▸ TEXTO DE APOIO:
::::

Tarcísio de Freitas (Republicanos) esticou os polegares e os indicadores, encolheu os outros dedos das mãos, engatilhou as "arminhas" e se aproximou dos deputados para posar para fotografias. Ele então sorriu e pediu: "Essa é para publicar nas redes".

A cena aconteceu na sexta-feira (24), no Palácio dos Bandeirantes, após uma sucessão de gestos do governador que foram entendidos pelos bolsonaristas como acenos à esquerda.

Um elogio ao ministro Fernando Haddad (Fazenda) e a sanção de um projeto de lei do PT para instituir o feriado do Dia da Consciência Negra no estado fizeram com que Jair Bolsonaro (PL) dissesse que "não está tudo certo" na relação com o pupilo.

Tarcísio de Freitas com os deputados Tenente Coimbra, Gil Diniz e Lucas Bove, membros do bloco bolsonarista
Tarcísio de Freitas com os deputados Tenente Coimbra, Gil Diniz e Lucas Bove, membros do bloco bolsonarista - @Carteiroreaca no Instagram

Em entrevista à Folha na quarta (22), o deputado estadual Gil Diniz (PL), membro do núcleo político mais restrito do ex-presidente e braço direito de Eduardo Bolsonaro (PL-SP), diz que os bolsonaristas não têm tido espaço no Governo de São Paulo, o que dificulta a promoção de quadros vinculados ao grupo para competir nas eleições de 2024 e 2026.

Conhecido também como "Carteiro Reaça", o parlamentar afirma que não vê risco de ruptura com Tarcísio e que a bancada bolsonarista é a mais leal, mas cobra reciprocidade e orgulho conservador.

Ele compartilhou a foto com Tarcísio nas redes sociais, assim como os colegas do recém-criado bloco bolsonarista da Assembleia Legislativa de São Paulo.

Bolsonaro disse que Tarcísio dá escorregadas e completou que jamais faria certas coisas que ele tem feito com a esquerda. O senhor concorda?
Concordo. O presidente [Bolsonaro] é nossa maior liderança política. E só por isso a opinião dele já deveria ser respeitada. Segundo, o [ex-]presidente sempre elogia o Tarcísio.

A crítica pontual que ele faz é por esses acenos do Tarcísio à esquerda, pela defesa intransigente da Reforma Tributária. O governador tem ido a Brasília fazer o convencimento das bancadas de que a reforma é necessária. Bolsonaro tem outra visão da mesma reforma, politicamente, na qual eu confio.

::::

▸ INSTRUÇÕES A SEGUIR: Transcreva literalmente o trecho do texto de apoio que começa em "Um elogio ao" e segue até "com o pupilo.".

▸ DADOS DE ORIGEM:
::::

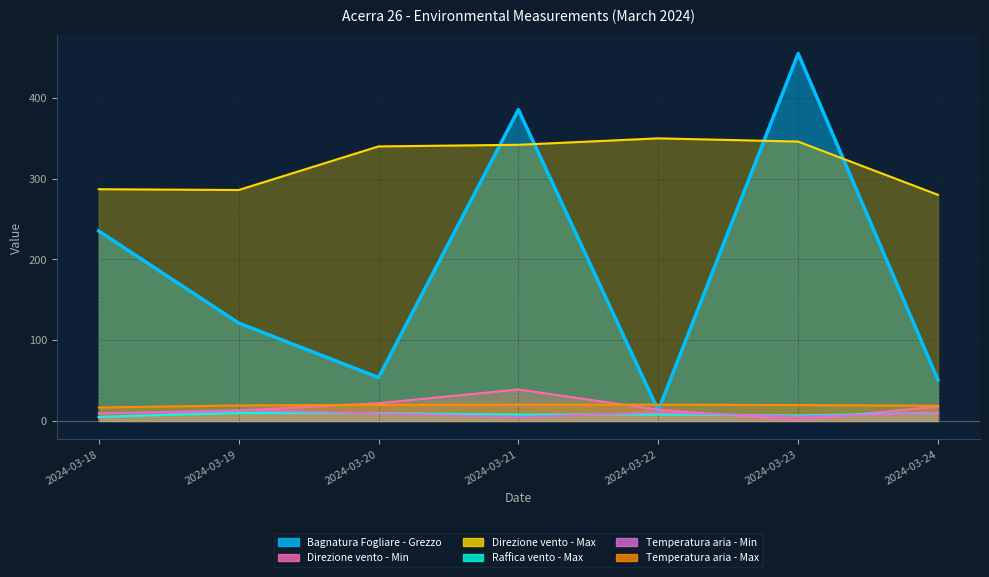

True or false: Direzione vento - Min has a value of 18.0 at 2024-03-24.

True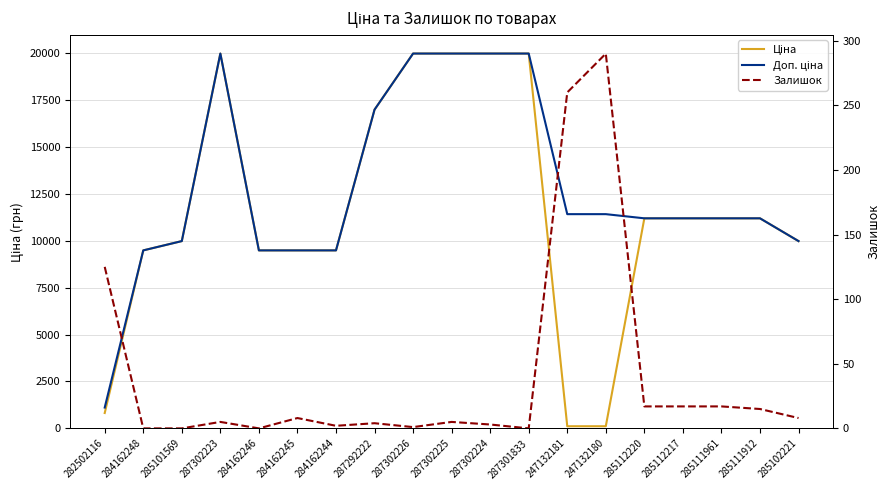

What is the label of the 14th point from the left?

247132180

::::

▸ RESOLUÇÃO DETALHADA:
Um elogio ao ministro Fernando Haddad (Fazenda) e a sanção de um projeto de lei do PT para instituir o feriado do Dia da Consciência Negra no estado fizeram com que Jair Bolsonaro (PL) dissesse que "não está tudo certo" na relação com o pupilo.